TO DO:
In the data below, which lines hold "theme"? Copy every one.

PROVIDED ENTRIES:
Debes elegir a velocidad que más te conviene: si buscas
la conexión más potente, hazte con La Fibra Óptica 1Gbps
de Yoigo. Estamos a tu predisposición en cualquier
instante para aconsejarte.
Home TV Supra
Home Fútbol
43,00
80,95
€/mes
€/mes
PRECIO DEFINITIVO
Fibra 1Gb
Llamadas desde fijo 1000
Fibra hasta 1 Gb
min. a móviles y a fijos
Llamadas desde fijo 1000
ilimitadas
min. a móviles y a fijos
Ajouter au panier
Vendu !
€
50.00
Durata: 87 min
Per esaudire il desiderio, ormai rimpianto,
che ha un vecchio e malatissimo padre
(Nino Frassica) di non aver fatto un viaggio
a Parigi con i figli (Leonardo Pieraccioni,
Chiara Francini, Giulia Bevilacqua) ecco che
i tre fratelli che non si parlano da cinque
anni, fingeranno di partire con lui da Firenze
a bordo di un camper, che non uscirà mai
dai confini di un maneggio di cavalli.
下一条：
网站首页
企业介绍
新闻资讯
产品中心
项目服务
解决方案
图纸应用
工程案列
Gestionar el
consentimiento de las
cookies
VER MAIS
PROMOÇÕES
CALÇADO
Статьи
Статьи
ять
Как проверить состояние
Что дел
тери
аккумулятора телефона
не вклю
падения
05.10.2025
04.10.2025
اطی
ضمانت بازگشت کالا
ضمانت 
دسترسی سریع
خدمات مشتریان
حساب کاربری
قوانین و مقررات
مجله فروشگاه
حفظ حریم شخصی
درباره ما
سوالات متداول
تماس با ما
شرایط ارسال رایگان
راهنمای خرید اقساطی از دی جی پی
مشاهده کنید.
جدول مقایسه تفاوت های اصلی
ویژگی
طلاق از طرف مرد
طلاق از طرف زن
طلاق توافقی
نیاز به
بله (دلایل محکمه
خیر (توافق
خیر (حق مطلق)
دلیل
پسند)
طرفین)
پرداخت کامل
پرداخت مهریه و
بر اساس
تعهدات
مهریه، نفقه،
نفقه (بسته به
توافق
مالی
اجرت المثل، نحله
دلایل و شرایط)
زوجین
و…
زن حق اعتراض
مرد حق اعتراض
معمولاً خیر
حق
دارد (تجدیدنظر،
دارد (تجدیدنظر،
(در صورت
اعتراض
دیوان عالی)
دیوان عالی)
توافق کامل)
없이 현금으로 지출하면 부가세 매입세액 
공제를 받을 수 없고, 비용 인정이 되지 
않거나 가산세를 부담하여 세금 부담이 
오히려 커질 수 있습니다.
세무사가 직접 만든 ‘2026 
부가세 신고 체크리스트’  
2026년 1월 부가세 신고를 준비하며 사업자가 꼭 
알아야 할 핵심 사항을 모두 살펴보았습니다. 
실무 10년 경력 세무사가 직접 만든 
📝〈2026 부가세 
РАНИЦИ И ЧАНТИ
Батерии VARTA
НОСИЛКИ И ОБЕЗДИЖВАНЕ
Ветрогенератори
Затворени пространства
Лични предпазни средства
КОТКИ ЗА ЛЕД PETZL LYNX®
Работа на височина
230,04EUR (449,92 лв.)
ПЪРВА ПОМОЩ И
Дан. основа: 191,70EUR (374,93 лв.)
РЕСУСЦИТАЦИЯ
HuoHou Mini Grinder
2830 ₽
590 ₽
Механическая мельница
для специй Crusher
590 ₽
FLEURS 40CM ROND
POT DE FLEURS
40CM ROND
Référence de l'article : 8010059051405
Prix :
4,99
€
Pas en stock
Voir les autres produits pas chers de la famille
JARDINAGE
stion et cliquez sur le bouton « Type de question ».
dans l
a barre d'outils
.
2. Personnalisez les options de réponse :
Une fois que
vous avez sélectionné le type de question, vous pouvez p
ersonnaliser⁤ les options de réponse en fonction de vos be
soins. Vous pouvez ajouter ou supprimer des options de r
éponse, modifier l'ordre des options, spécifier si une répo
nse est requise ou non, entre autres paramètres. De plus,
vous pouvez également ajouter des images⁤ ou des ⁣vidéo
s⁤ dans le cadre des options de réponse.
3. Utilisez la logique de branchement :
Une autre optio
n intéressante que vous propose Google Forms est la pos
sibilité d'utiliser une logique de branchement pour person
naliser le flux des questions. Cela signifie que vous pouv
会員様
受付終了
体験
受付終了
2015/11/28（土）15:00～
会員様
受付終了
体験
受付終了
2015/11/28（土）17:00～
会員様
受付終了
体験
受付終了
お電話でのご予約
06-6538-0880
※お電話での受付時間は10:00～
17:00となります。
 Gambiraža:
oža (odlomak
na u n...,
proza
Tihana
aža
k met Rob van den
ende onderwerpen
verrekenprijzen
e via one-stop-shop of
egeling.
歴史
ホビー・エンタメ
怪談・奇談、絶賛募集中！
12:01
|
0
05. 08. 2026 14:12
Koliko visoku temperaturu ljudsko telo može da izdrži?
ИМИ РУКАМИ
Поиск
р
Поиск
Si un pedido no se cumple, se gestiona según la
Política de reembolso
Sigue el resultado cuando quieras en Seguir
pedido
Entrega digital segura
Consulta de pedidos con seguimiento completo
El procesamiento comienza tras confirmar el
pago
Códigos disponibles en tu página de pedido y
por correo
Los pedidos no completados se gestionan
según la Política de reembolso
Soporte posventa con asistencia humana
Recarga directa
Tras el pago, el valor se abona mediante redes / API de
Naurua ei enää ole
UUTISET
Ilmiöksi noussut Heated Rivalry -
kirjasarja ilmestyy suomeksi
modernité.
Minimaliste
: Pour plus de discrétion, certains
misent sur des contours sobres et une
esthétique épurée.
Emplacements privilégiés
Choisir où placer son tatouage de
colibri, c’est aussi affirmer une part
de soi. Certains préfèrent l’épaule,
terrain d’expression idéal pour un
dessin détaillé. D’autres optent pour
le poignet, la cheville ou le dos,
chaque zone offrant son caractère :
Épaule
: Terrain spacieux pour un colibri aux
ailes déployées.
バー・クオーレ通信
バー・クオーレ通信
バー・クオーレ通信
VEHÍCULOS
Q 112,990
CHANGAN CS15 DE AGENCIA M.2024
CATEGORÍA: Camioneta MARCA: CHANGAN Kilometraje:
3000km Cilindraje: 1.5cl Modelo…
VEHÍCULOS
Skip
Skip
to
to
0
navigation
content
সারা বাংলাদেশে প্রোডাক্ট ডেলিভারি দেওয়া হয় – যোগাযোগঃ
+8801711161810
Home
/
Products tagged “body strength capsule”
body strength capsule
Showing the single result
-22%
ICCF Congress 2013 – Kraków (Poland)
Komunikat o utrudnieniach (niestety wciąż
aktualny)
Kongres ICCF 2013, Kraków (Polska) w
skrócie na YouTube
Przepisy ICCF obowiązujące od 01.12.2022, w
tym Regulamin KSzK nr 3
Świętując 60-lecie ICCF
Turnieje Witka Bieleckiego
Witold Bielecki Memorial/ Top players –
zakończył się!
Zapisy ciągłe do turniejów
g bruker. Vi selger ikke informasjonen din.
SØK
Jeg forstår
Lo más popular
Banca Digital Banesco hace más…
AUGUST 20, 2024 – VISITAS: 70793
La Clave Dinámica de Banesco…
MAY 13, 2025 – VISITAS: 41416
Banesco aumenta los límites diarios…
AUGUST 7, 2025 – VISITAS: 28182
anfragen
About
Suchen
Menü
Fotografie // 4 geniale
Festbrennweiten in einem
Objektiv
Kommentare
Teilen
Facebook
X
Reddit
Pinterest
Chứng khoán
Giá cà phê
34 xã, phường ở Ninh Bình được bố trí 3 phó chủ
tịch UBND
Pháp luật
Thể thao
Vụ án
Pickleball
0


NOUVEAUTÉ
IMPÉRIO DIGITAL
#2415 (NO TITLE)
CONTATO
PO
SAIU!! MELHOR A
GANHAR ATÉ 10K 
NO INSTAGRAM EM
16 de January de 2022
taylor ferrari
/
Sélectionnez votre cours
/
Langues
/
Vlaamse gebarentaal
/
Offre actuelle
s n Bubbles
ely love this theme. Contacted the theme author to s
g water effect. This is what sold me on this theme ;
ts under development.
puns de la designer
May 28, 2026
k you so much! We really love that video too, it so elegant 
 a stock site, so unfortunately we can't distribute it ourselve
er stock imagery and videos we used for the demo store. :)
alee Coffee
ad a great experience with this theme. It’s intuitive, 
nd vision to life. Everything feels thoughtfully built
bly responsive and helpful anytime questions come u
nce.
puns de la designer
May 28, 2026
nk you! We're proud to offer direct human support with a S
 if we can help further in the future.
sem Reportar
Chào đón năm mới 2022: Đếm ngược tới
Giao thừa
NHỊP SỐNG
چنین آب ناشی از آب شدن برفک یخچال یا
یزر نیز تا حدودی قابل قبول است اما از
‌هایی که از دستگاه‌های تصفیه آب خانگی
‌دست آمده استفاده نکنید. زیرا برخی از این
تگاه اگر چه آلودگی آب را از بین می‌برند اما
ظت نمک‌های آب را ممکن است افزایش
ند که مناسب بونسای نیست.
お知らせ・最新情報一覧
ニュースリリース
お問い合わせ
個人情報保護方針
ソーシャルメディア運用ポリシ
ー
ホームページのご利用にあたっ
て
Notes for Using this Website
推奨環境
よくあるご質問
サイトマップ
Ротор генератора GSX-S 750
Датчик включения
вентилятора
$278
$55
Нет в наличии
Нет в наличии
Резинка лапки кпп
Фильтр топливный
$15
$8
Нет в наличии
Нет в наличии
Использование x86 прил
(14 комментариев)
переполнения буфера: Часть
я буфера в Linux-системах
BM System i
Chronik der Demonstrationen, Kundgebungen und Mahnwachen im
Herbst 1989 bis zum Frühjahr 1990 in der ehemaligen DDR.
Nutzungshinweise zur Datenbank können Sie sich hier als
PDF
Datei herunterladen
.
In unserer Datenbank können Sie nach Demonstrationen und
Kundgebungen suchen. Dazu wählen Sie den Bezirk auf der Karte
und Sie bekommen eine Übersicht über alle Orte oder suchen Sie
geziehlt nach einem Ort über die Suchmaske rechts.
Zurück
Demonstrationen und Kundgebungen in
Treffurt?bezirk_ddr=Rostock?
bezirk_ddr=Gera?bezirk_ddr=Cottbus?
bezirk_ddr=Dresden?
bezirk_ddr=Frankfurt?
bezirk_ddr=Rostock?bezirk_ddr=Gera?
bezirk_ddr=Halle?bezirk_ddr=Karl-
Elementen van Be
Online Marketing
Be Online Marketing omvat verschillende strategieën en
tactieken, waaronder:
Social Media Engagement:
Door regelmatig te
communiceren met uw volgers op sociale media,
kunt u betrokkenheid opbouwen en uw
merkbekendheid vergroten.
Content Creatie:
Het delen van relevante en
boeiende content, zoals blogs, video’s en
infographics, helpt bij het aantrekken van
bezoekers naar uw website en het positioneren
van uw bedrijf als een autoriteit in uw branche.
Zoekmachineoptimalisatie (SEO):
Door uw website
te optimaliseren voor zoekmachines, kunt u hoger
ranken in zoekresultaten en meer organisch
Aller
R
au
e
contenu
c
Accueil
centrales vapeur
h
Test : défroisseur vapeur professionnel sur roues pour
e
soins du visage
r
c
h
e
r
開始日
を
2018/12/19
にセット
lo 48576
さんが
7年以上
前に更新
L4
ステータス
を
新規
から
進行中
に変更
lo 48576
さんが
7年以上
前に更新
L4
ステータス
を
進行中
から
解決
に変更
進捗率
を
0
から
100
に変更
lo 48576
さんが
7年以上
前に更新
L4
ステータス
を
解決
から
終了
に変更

RESULT OF THE TASK:
ely love this theme. Contacted the theme author to s
g water effect. This is what sold me on this theme ;
ad a great experience with this theme. It’s intuitive, 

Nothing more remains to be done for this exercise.